The two men, who lived in numbers 16 and 18 Webster Close, were seen arguing in the street after Mr Dickenson cut the height of the hedge from two and a half feet to a few inches.
Mr Dickenson's partner, Pamela Smith, said he thought it was getting "a bit straggly" and she came home from work one day to find he had chopped some of it down. But in a statement read to the jury, Josephine Reidy, who lived opposite the pair, said Mr Dickenson had cut down the hedge to annoy Mr Wilson. She said she heard Mr Wilson say: "I don't believe it - he has took my hedge up." Mr Dickenson replied: "It's only a f****** hedge."
Mr Dickenson told Dr Mick Summer, a psychiatric consultant: "I was trimming the hedge and my neighbour came out and argued with me. He yanked the trimmer off me and injured my arm. I went and got the gun and shot him." He told a police officer later: "We started arguing because I cut the hedge. It turned into a slagging match. I just lost it and got the gun. He should have been shot dead a long time ago."
Mr Wilson had mown his lawn on the morning of his death.
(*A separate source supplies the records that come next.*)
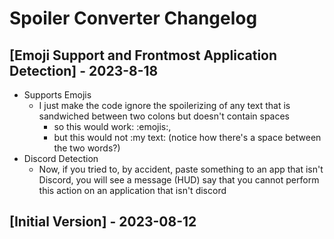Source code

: # Spoiler Converter Changelog

## [Emoji Support and Frontmost Application Detection] - 2023-8-18
- Supports Emojis
    - I just make the code ignore the spoilerizing of any text that is sandwiched between two colons but doesn't contain spaces 
        - so this would work: :emojis:, 
        - but this would not :my text: (notice how there's a space between the two words?)
- Discord Detection
    - Now, if you tried to, by accident, paste something to an app that isn't Discord, you will see a message (HUD) say that you cannot perform this action on an application that isn't discord

## [Initial Version] - 2023-08-12
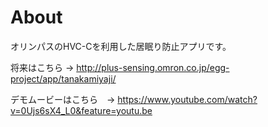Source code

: # About
オリンパスのHVC-Cを利用した居眠り防止アプリです。

将来はこちら -> http://plus-sensing.omron.co.jp/egg-project/app/tanakamiyaji/

デモムービーはこちら　-> https://www.youtube.com/watch?v=0Ujs6sX4_L0&feature=youtu.be

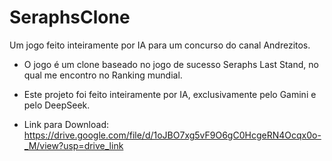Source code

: # SeraphsClone
Um jogo feito inteiramente por IA para um concurso do canal Andrezitos.
- O jogo é um clone baseado no jogo de sucesso Seraphs Last Stand, no qual me encontro no Ranking mundial.
- Este projeto foi feito inteiramente por IA, exclusivamente pelo Gamini e pelo DeepSeek.

- Link para Download: https://drive.google.com/file/d/1oJBO7xg5vF9O6gC0HcgeRN4Ocqx0o-_M/view?usp=drive_link
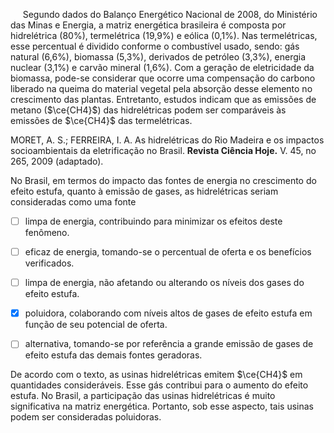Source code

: 

     Segundo dados do Balanço Energético Nacional de 2008, do Ministério das Minas e Energia, a matriz energética brasileira é composta por hidrelétrica (80%), termelétrica (19,9%) e eólica (0,1%). Nas termelétricas, esse percentual é dividido conforme o combustível usado, sendo: gás natural (6,6%), biomassa (5,3%), derivados de petróleo (3,3%), energia nuclear (3,1%) e carvão mineral (1,6%). Com a geração de eletricidade da biomassa, pode-se considerar que ocorre uma compensação do carbono liberado na queima do material vegetal pela absorção desse elemento no crescimento das plantas. Entretanto, estudos indicam que as emissões de metano ($\ce{CH4}$) das hidrelétricas podem ser comparáveis às emissões de $\ce{CH4}$ das termelétricas.

MORET, A. S.; FERREIRA, I. A. As hidrelétricas do Rio Madeira e os impactos socioambientais da eletrificação no Brasil. **Revista Ciência Hoje.** V. 45, no 265, 2009 (adaptado).

No Brasil, em termos do impacto das fontes de energia no crescimento do efeito estufa, quanto à emissão de gases, as hidrelétricas seriam consideradas como uma fonte



- [ ] limpa de energia, contribuindo para minimizar os efeitos deste fenômeno.
- [ ] eficaz de energia, tomando-se o percentual de oferta e os benefícios verificados.
- [ ] limpa de energia, não afetando ou alterando os níveis dos gases do efeito estufa.
- [x] poluidora, colaborando com níveis altos de gases de efeito estufa em função de seu potencial de oferta.
- [ ] alternativa, tomando-se por referência a grande emissão de gases de efeito estufa das demais fontes geradoras.


De acordo com o texto, as usinas hidrelétricas emitem $\ce{CH4}$ em quantidades consideráveis. Esse gás contribui para o aumento do efeito estufa. No Brasil, a participação das usinas hidrelétricas é muito significativa na matriz energética. Portanto, sob esse aspecto, tais usinas podem ser consideradas poluidoras.
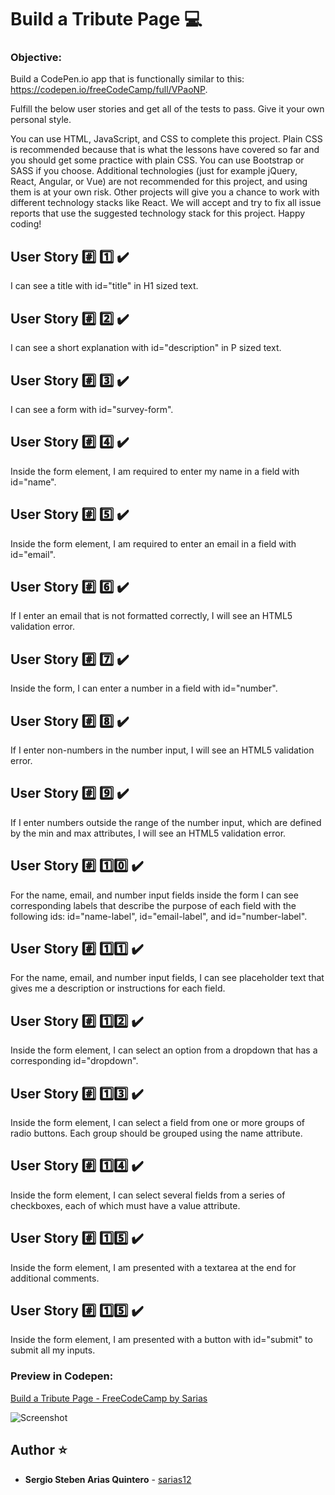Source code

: # Build a Tribute Page :computer:

### Objective: 
Build a CodePen.io app that is functionally similar to this: https://codepen.io/freeCodeCamp/full/VPaoNP.

Fulfill the below user stories and get all of the tests to pass. Give it your own personal style.

You can use HTML, JavaScript, and CSS to complete this project. Plain CSS is recommended because that is what the lessons have covered so far and you should get some practice with plain CSS. You can use Bootstrap or SASS if you choose. Additional technologies (just for example jQuery, React, Angular, or Vue) are not recommended for this project, and using them is at your own risk. Other projects will give you a chance to work with different technology stacks like React. We will accept and try to fix all issue reports that use the suggested technology stack for this project. Happy coding!

## User Story :hash: :one: :heavy_check_mark:
 I can see a title with id="title" in H1 sized text.

## User Story :hash: :two: :heavy_check_mark:
I can see a short explanation with id="description" in P sized text.

## User Story :hash: :three: :heavy_check_mark:
I can see a form with id="survey-form".

## User Story :hash: :four: :heavy_check_mark:
Inside the form element, I am required to enter my name in a field with id="name".

## User Story :hash: :five: :heavy_check_mark:
Inside the form element, I am required to enter an email in a field with id="email".

## User Story :hash: :six: :heavy_check_mark:
 If I enter an email that is not formatted correctly, I will see an HTML5 validation error.

## User Story :hash: :seven: :heavy_check_mark:
Inside the form, I can enter a number in a field with id="number".

## User Story :hash: :eight: :heavy_check_mark:
If I enter non-numbers in the number input, I will see an HTML5 validation error.

## User Story :hash: :nine: :heavy_check_mark:
If I enter numbers outside the range of the number input, which are defined by the min and max attributes, I will see an HTML5 validation error.

## User Story :hash: :one::zero: :heavy_check_mark:
For the name, email, and number input fields inside the form I can see corresponding labels that describe the purpose of each field with the following ids: id="name-label", id="email-label", and id="number-label".

 ## User Story :hash: :one::one: :heavy_check_mark:
 For the name, email, and number input fields, I can see placeholder text that gives me a description or instructions for each field.

 ## User Story :hash: :one::two: :heavy_check_mark:
 Inside the form element, I can select an option from a dropdown that has a corresponding id="dropdown".

 ## User Story :hash: :one::three: :heavy_check_mark:
 Inside the form element, I can select a field from one or more groups of radio buttons. Each group should be grouped using the name attribute.

 ## User Story :hash: :one::four: :heavy_check_mark:
 Inside the form element, I can select several fields from a series of checkboxes, each of which must have a value attribute.

## User Story :hash: :one::five: :heavy_check_mark:
 Inside the form element, I am presented with a textarea at the end for additional comments.

 ## User Story :hash: :one::five: :heavy_check_mark:
 Inside the form element, I am presented with a button with id="submit" to submit all my inputs.

### Preview in Codepen: 
[ Build a Tribute Page - FreeCodeCamp by Sarias ](https://codepen.io/sarias12/pen/XWNwWZQ)

![Screenshot](https://github.com/sarias12/freecodecamp_projects/blob/main/tribute_fan_page/tribute_page.png?raw=true)
 
## Author ⭐️
* **Sergio Steben Arias Quintero** - [sarias12](https://github.com/sarias12)

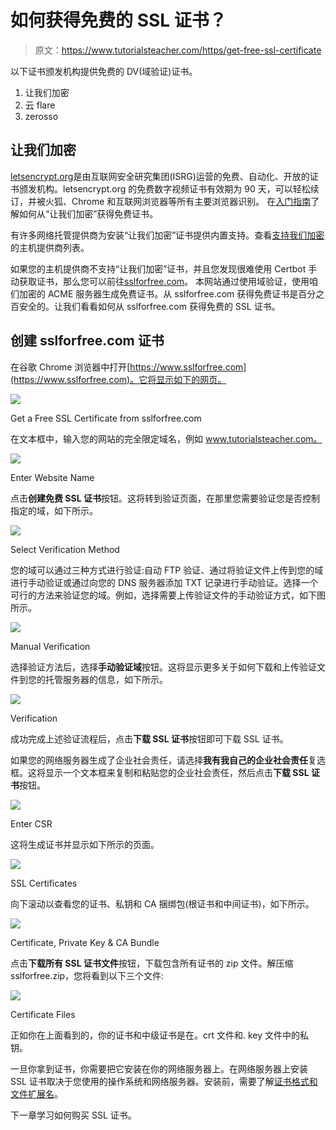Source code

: # 如何获得免费的 SSL 证书？

> 原文：<https://www.tutorialsteacher.com/https/get-free-ssl-certificate>

以下证书颁发机构提供免费的 DV(域验证)证书。

1.  让我们加密
2.  云 flare
3.  zerosso

## 让我们加密

[letsencrypt.org](https://letsencrypt.org)是由互联网安全研究集团(ISRG)运营的免费、自动化、开放的证书颁发机构。letsencrypt.org 的免费数字视频证书有效期为 90 天，可以轻松续订，并被火狐、Chrome 和互联网浏览器等所有主要浏览器识别。 在[入门指南](https://letsencrypt.org/getting-started/)了解如何从“让我们加密”获得免费证书。

有许多网络托管提供商为安装“让我们加密”证书提供内置支持。查看[支持我们加密](https://community.letsencrypt.org/t/web-hosting-who-support-lets-encrypt/6920)的主机提供商列表。

如果您的主机提供商不支持“让我们加密”证书，并且您发现很难使用 Certbot 手动获取证书，那么您可以前往[sslforfree.com](https://www.sslforfree.com)。 本网站通过使用域验证，使用咱们加密的 ACME 服务器生成免费证书。从 sslforfree.com 获得免费证书是百分之百安全的。让我们看看如何从 sslforfree.com 获得免费的 SSL 证书。

## 创建 sslforfree.com 证书

在谷歌 Chrome 浏览器中打开[https://www.sslforfree.com](https://www.sslforfree.com)。它将显示如下的网页。

[![](img/3b3e510fcb1352a89f45ed5b21056d61.png)](../../Content/images/https/sslforfree.png) 

Get a Free SSL Certificate from sslforfree.com



在文本框中，输入您的网站的完全限定域名，例如 www.tutorialsteacher.com。

[![](img/889a1b965899b7094c4e74353ccb61d7.png)](../../Content/images/https/sslforfree2.png) 

Enter Website Name



点击**创建免费 SSL 证书**按钮。这将转到验证页面，在那里您需要验证您是否控制指定的域，如下所示。

[![](img/35b58a216f69150ad0b165b81f5e8898.png)](../../Content/images/https/sslforfree3.png) 

Select Verification Method



您的域可以通过三种方式进行验证:自动 FTP 验证、通过将验证文件上传到您的域进行手动验证或通过向您的 DNS 服务器添加 TXT 记录进行手动验证。选择一个可行的方法来验证您的域。例如，选择需要上传验证文件的手动验证方式，如下图所示。

[![](img/7f187becbb6d913f038dd0ca63c44f5e.png)](../../Content/images/https/sslforfree4.png) 

Manual Verification



选择验证方法后，选择**手动验证域**按钮。这将显示更多关于如何下载和上传验证文件到您的托管服务器的信息，如下所示。

[![](img/52ed022150a467213256fb0e168bcba6.png)](../../Content/images/https/sslforfree5.png) 

Verification



成功完成上述验证流程后，点击**下载 SSL 证书**按钮即可下载 SSL 证书。

如果您的网络服务器生成了企业社会责任，请选择**我有我自己的企业社会责任**复选框。这将显示一个文本框来复制和粘贴您的企业社会责任，然后点击**下载 SSL 证书**按钮。

[![](img/3d976a9477007ae3ba567983b0a048fd.png)](../../Content/images/https/sslforfree6.png)

Enter CSR



这将生成证书并显示如下所示的页面。

[![](img/c2ba48506fb5be719ee6c649df2f3f74.png)](../../Content/images/https/sslforfree7.png)

SSL Certificates



向下滚动以查看您的证书、私钥和 CA 捆绑包(根证书和中间证书)，如下所示。

[![](img/a0be8d8b906e1e9a84e9914e13366ed3.png)](../../Content/images/https/sslforfree8.png) 

Certificate, Private Key & CA Bundle



点击**下载所有 SSL 证书文件**按钮，下载包含所有证书的 zip 文件。解压缩 sslforfree.zip，您将看到以下三个文件:

[![](img/e1ec4becf84c1135fe5299d5a05e2099.png)](../../Content/images/https/sslforfree-certificates.png) 

Certificate Files



正如你在上面看到的，你的证书和中级证书是在。crt 文件和. key 文件中的私钥。

一旦你拿到证书，你需要把它安装在你的网络服务器上。在网络服务器上安装 SSL 证书取决于您使用的操作系统和网络服务器。安装前，需要了解[证书格式和文件扩展名](/https/ssl-certificate-format)。

下一章学习如何购买 SSL 证书。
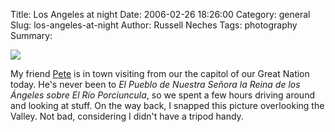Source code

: Title: Los Angeles at night
Date: 2006-02-26 18:26:00
Category: general
Slug: los-angeles-at-night
Author: Russell Neches
Tags: photography
Summary: 


[![](http://vort.org/media/images/pict1717_small.jpg)](http://vort.org/media/images/pict1717.jpg)

My friend [Pete](http://vodun.org/) is in town visiting from our the
capitol of our Great Nation today. He's never been to *El Pueblo de
Nuestra Se&ntilde;ora la Reina de los &Aacute;ngeles sobre El R&iacute;o Porciuncula*, so we
spent a few hours driving around and looking at stuff. On the way back,
I snapped this picture overlooking the Valley. Not bad, considering I
didn't have a tripod handy.
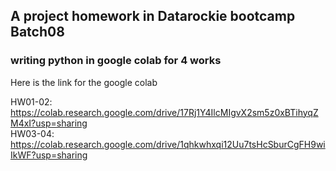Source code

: ## A project homework in Datarockie bootcamp Batch08
### writing python in google colab for 4 works

Here is the link for the google colab  

HW01-02: https://colab.research.google.com/drive/17Rj1Y4IlcMIgvX2sm5z0xBTihyqZM4xI?usp=sharing  
HW03-04: https://colab.research.google.com/drive/1qhkwhxqi12Uu7tsHcSburCgFH9wiIkWF?usp=sharing  
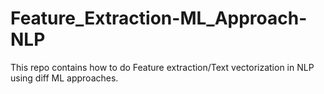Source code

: # Feature_Extraction-ML_Approach-NLP
This repo contains how to do Feature extraction/Text vectorization in NLP using diff ML approaches.
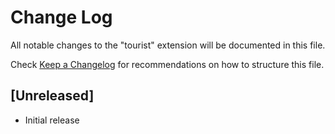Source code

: # Change Log
All notable changes to the "tourist" extension will be documented in this file.

Check [Keep a Changelog](http://keepachangelog.com/) for recommendations on how to structure this file.

## [Unreleased]
- Initial release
In the afternoon a fight ensued with his neighbour who, on one account, looked "drunk and drugged". Beverley Millington, a neighbour, who found Mr Wilson shaken and with his spectacles broken, was with him when Mr Dickenson appeared with "something shining" behind his back. "I tried to push George inside because I could see it was a gun," she said. "I thought I'd put him inside and then [he] shot him."
Ms Reidy heard two loud bangs within a few seconds of each other, then saw Mr Dickenson walking in front of Mr Wilson's house carrying what looked like a short-barrelled black handgun. She then noticed a pair of legs sticking out from the doorway of Mr Wilson's home. A post-mortem examination found Mr Wilson was shot four times with a revolver.
Mr Dickenson was later discovered drunk on the kitchen floor at his home. Police found cannabis plants in the attic, cannabis-making material and empty beer cans. A note was also found which read: "George, No 16, child molester, pervert, must get."
The police officer leading the investigation into Mr Wilson's death told the inquest there was no substance to the allegations of paedophilia. The inquest into the two deaths is expected to last for a further three days.